As I wrestled with this, I came across Hebrews 9:28 which reminded me that Christ is the only one able to bear sin. We are sinners, but Christ alone is the sin-bearer. For the first time, I understood that we were never created to bear sin—even our own. When we discover we have sinned, we are meant to give that sin, and its consequences, over to God.” (Stories of an Everyday Pilgrim, p. 150)
Jesus is the sin-bearer. When sin seems blatantly obvious to me and I need grace to forgive (myself or others), and when things are less clear, I find help here: Jesus knows it all and bears it all. With Paul, I can choose to trust the Judge who is both Truth and Love to weigh it all and bear it all—and end up able to praise us:
“I do not even judge myself. My conscience is clear, but that does not make me innocent. It is the Lord who judges me. Therefore judge nothing before the appointed time; wait till the Lord comes. He will bring to light what is hidden in darkness and will expose the motives of men’s hearts. At that time each will receive his praise from God.” (1 Cor 4:3-5)

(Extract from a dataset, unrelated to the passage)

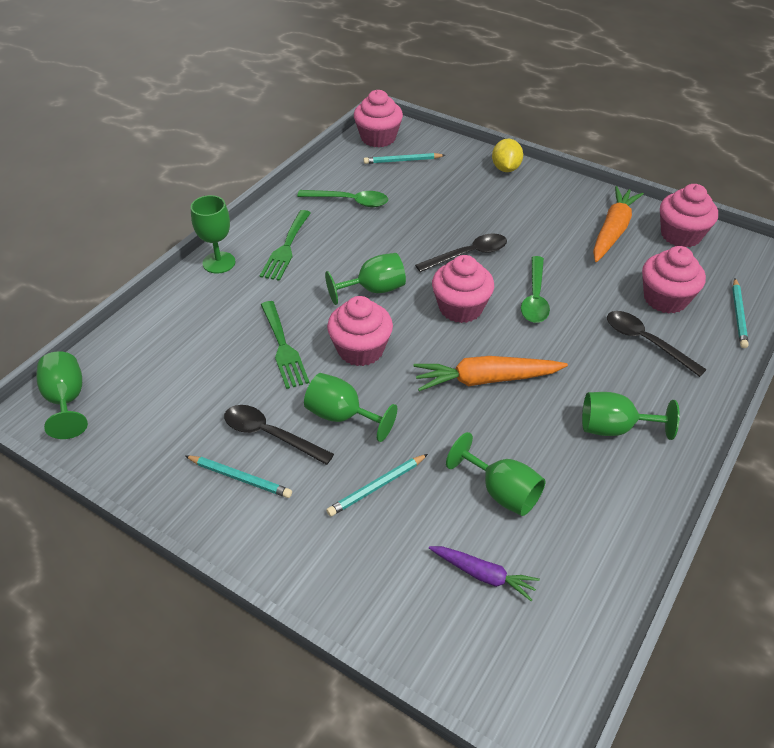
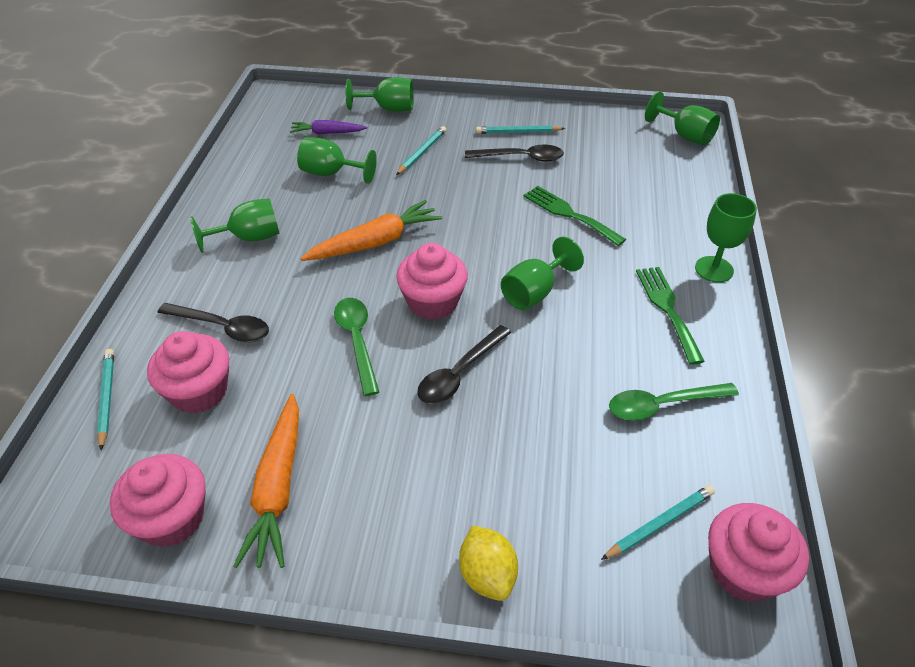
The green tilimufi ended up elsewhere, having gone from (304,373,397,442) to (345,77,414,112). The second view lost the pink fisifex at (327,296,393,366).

“Jesus’ table is not a potluck.” I don’t get to bring perfectly seasoned egg sandwiches or a fluted bowl of raspberry trifle, gentleness or wisdom—or even an ability to sort out exactly what is sin, or whose it is—to His table. I can come only with my nothingness and need, my empty hands open to receive startling grace.
As Andrea and Tim and Ellie stood there at Jesus’ table, did they feel what we could see? Spring sunshine flooded through the windows, illuminating every hair on their head, the grace and hope of Jesus’ resurrection painting them glorious.
I find that thought that Jesus’ table is not a potluck so helpful. There really is nothing we can bring. It reminded me of the line from the old hymn ‘Rock of Ages’ – “Nothing in my hand I bring; simply to thy cross I cling…” Thankfully, Jesus “serves himself up”* as the Bread of Life for our hunger, the Living Water for our thirst, and (again from the hymn), as the double cure, saving from wrath and making us pure.
* from your Mar 28th post, “What your heart needs for all the days after Easter.”